We’ve learned nothing from the great mistake that was the Vietnam War – America can hardly even acknowledge it lost the war. The cultural legacy of the war, Reaganomics of the 80s onward, along with entrenched nationalistic antagonism with the Soviet Union up till the 90s, has only amplified the moral insanity of our modern world. Just as Willard “sees no method at all” to Kurtz’s nightmarish haven of death, there’s nothing rational about the way Western-capitalist idealism has rendered us impotent in preventing our own destruction by our own hand, but that’s expected in any toy democracy where the real power is safeguarded by a paywall rather than its people.
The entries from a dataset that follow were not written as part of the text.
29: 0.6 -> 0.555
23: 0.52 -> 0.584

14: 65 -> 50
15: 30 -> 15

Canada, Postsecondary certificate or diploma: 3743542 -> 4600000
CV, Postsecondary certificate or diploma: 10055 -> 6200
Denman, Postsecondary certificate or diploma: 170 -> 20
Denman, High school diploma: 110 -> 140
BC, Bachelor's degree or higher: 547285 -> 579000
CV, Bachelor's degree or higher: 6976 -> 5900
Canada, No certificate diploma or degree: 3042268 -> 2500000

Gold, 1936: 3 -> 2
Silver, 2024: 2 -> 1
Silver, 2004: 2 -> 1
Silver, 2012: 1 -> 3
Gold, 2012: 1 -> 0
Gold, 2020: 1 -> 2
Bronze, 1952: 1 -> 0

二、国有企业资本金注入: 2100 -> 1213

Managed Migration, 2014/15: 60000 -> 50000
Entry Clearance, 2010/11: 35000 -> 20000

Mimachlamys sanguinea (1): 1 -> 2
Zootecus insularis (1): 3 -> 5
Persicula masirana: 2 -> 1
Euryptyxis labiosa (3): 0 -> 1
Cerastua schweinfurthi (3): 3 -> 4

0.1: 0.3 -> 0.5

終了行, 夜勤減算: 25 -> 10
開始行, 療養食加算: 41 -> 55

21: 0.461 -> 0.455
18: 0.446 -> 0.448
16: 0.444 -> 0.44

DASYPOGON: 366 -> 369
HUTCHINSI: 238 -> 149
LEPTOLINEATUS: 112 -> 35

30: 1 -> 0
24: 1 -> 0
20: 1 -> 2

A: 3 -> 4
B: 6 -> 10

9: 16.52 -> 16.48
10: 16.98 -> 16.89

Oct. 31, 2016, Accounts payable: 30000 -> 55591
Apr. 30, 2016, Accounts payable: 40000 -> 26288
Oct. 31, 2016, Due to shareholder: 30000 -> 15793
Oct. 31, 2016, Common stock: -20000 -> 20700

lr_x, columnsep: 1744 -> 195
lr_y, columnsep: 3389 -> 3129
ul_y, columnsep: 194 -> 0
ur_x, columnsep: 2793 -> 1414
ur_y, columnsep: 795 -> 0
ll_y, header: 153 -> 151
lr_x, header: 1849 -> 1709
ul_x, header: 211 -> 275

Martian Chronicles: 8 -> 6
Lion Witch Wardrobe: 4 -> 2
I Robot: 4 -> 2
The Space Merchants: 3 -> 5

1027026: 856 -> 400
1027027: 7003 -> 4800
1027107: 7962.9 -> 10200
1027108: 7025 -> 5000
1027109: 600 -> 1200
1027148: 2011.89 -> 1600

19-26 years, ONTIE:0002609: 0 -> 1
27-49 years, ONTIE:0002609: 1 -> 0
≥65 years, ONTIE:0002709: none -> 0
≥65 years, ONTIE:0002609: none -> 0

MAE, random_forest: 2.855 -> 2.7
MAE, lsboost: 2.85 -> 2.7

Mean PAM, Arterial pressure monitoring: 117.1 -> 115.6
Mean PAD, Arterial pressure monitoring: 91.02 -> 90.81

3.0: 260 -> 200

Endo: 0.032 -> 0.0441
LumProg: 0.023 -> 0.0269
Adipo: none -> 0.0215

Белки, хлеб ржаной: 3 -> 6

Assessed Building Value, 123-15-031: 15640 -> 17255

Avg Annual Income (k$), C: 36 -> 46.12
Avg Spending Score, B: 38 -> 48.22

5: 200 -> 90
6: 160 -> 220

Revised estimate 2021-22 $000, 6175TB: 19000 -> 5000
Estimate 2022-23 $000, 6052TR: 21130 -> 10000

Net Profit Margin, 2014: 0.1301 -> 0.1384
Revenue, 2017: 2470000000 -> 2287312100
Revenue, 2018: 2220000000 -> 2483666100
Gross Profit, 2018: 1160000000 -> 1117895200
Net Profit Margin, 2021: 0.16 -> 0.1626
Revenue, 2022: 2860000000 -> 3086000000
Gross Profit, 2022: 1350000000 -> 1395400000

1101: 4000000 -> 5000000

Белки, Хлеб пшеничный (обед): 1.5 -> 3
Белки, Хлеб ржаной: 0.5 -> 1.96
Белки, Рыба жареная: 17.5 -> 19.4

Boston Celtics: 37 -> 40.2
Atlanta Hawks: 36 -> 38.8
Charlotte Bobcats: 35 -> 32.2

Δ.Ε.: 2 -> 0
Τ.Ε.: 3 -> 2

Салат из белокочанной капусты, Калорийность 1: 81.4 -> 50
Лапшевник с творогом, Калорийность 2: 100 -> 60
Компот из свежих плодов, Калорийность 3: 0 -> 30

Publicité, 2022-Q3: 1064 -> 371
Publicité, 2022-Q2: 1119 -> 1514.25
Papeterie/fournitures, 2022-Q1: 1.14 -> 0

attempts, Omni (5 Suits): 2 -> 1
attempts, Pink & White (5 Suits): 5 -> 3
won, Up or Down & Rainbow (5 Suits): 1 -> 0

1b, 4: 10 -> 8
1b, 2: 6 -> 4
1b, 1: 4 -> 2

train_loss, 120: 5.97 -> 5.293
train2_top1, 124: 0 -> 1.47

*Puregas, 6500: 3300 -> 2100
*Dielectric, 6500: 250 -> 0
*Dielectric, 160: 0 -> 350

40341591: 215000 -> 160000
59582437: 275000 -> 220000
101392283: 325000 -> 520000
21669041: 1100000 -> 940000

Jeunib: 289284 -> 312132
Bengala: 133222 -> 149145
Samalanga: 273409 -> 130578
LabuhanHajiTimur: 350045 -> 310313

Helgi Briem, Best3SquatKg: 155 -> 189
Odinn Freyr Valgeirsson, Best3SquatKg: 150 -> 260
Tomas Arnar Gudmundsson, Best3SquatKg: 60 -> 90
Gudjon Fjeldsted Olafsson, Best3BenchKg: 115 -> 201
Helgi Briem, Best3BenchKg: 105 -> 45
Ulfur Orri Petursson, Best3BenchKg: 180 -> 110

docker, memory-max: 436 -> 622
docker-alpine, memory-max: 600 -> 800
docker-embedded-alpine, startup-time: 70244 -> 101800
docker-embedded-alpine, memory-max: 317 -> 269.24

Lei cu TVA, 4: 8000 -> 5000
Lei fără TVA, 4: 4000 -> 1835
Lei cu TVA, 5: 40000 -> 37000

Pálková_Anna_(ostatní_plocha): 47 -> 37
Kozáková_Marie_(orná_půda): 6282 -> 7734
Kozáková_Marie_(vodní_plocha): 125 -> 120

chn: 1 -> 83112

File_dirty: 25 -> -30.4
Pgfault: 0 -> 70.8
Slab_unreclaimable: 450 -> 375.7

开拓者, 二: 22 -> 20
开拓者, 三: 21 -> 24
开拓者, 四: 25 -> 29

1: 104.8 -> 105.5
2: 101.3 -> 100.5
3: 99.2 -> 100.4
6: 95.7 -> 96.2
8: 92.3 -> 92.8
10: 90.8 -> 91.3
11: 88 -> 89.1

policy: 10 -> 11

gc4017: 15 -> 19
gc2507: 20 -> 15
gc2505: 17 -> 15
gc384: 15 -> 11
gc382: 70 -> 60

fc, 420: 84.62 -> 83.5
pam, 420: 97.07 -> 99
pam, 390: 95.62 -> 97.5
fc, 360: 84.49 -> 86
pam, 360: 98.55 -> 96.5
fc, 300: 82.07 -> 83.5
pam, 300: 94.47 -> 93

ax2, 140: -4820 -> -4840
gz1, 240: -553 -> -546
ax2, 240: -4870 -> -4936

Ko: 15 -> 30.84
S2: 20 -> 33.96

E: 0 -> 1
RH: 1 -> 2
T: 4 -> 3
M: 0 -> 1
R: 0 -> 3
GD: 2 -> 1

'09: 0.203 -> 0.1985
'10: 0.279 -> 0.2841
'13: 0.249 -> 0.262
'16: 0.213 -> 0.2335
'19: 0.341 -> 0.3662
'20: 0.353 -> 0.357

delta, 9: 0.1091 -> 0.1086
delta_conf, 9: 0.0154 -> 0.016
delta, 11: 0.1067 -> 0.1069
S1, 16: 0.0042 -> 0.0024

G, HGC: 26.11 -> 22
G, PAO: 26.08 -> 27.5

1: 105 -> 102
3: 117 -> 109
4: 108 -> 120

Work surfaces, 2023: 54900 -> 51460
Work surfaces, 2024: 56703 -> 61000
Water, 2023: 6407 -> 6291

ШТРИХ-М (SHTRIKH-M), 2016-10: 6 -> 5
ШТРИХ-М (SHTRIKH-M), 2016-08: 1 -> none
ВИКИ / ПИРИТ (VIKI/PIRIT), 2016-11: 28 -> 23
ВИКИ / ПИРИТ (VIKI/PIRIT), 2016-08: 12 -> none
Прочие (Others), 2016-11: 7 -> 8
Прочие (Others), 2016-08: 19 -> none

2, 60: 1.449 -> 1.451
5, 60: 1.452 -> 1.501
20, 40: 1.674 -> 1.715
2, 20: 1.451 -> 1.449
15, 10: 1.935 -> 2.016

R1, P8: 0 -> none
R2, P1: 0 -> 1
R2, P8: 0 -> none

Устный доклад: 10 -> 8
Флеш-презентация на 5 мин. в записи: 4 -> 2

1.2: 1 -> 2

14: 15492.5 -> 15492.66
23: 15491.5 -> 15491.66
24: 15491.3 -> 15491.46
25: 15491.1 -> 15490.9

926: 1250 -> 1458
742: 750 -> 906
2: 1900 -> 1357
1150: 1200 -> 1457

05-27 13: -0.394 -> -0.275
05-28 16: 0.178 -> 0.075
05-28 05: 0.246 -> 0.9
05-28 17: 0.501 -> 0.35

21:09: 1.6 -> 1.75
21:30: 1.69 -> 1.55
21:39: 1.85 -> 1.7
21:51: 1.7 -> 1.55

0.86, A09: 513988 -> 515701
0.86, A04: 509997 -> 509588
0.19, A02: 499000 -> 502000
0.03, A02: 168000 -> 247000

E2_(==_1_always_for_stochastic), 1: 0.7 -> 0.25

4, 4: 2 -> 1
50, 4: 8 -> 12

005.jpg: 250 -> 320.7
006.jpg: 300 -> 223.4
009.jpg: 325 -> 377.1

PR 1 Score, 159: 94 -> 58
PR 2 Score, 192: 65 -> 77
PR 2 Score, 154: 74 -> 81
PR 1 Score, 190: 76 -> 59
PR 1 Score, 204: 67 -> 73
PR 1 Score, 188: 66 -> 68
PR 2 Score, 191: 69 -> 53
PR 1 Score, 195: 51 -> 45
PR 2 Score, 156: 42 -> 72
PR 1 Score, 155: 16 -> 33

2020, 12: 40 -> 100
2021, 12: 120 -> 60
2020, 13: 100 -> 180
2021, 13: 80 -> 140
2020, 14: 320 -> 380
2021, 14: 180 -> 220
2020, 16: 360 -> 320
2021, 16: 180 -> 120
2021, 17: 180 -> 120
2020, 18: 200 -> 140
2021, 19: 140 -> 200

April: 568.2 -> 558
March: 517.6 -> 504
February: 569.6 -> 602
What’s left is fertile ground for “horror and moral terror.” The epidemic of white supremacist terrorism, openly encouraged by our own government officials, conveniently disavowed after the fact is nothing if not horror and moral terror explicitly defining our dour epoch.


In the film’s final sequence, Captain Willard **spoilers** strikes down Kurtz in dramatic fashion, yet he faces on final challenge after he completes his mission. Kurtz’s followers express no hard feelings for their leader’s execution. They bow to Willard as he descends the haunted temple lair, a clear gesture of willing servitude and a chance for Willard to succeed Kurtz as agent of “horror and moral terror.” The fact that anyone can rationally come to the existential conclusions Kurtz does from a dialectic logic of domination and cruelty, is a clear sign of cultural ruin. To see this manufactured reality for what it is, brutal workings and all, and no reasonable power to change it, is true doom. The apocalypse is here, not in the wake of raining fire, but an accepted propensity for blind insanity masquerading as righteous participation.